Pandas version checks

  • [X] I have checked that this issue has not already been reported.

  • [X] I have confirmed this issue exists on the latest version of pandas.

  • [ ] I have confirmed this issue exists on the main branch of pandas.

Reproducible Example

import pandas as pd

df = pd.DataFrame(["hello world"] * int(5e6))
df.mean()

It concatenates million strings, which is basically to slow. But then it fails, because result string is not numerical. Maybe it would be right to check if it is numerical first?

Installed Versions

INSTALLED VERSIONS ------------------ commit : 0f437949513225922d851e9581723d82120684a6 python : 3.8.17.final.0 python-bits : 64 OS : Darwin OS-release : 22.5.0 Version : Darwin Kernel Version 22.5.0: Thu Jun 8 22:22:22 PDT 2023; root:xnu-8796.121.3~7/RELEASE_X86_64 machine : x86_64 processor : i386 byteorder : little LC_ALL : None LANG : None LOCALE : None.UTF-8 pandas : 2.0.3 numpy : 1.24.4 pytz : 2023.3 dateutil : 2.8.2 setuptools : 56.0.0 pip : 23.0.1 Cython : None pytest : None hypothesis : None sphinx : None blosc : None feather : None xlsxwriter : None lxml.etree : None html5lib : None pymysql : None psycopg2 : 2.9.7 jinja2 : 3.0.3 IPython : 8.12.2 pandas_datareader: None bs4 : 4.12.2 bottleneck : None brotli : None fastparquet : None fsspec : None gcsfs : None matplotlib : None numba : None numexpr : None odfpy : None openpyxl : None pandas_gbq : None pyarrow : 12.0.1 pyreadstat : None pyxlsb : None s3fs : None scipy : 1.10.1 snappy : None sqlalchemy : 2.0.20 tables : None tabulate : 0.9.0 xarray : None xlrd : None zstandard : None tzdata : 2023.3 qtpy : None pyqt5 : None

Prior Performance

No response

Comment From: lithomas1

Your DF is object dtype because of the strings. I think a check might be moderately expensive in the case you have object dtype of e.g. numbers (since you would need to iterate over every element to check if its numeric)

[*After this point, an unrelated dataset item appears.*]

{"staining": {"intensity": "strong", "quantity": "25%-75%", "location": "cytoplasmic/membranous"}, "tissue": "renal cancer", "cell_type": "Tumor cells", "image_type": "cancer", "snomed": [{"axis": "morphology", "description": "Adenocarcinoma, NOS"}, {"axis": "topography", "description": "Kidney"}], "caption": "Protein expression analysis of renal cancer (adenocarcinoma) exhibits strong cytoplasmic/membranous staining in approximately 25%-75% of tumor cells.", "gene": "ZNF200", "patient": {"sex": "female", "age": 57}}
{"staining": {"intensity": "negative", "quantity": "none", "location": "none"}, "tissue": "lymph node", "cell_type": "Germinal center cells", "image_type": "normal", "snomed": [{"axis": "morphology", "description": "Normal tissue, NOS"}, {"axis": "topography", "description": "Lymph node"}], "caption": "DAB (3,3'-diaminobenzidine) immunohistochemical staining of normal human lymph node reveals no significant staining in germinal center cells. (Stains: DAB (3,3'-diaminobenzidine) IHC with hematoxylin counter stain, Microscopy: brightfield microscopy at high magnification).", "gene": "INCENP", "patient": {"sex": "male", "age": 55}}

Also, note that the default value of numeric_only is False for mean. You might want to pass in numeric_only=True if you want to exclude the strings.

Comment From: Tialo

I am not sure that numeric_only will work that way. Just checked

import pandas as pd

df = pd.DataFrame(["asd", 1, 4])
mean = df.mean(numeric_only=True)

this code gives mean = Series([], dtype: float64) It skips not values, but columns.

So if it does not check each value, maybe it will be not expensive to just check dtype of a column?

Comment From: lithomas1

Your DF is of object dtype though.

Anything can be in an object dtype ndarray which is why you can't just check onlythe dtype here.

Comment From: Tialo

Oh, I see. Well if there is a way to check if columns has string, that would be great to know before, trying to concatenate millions of them.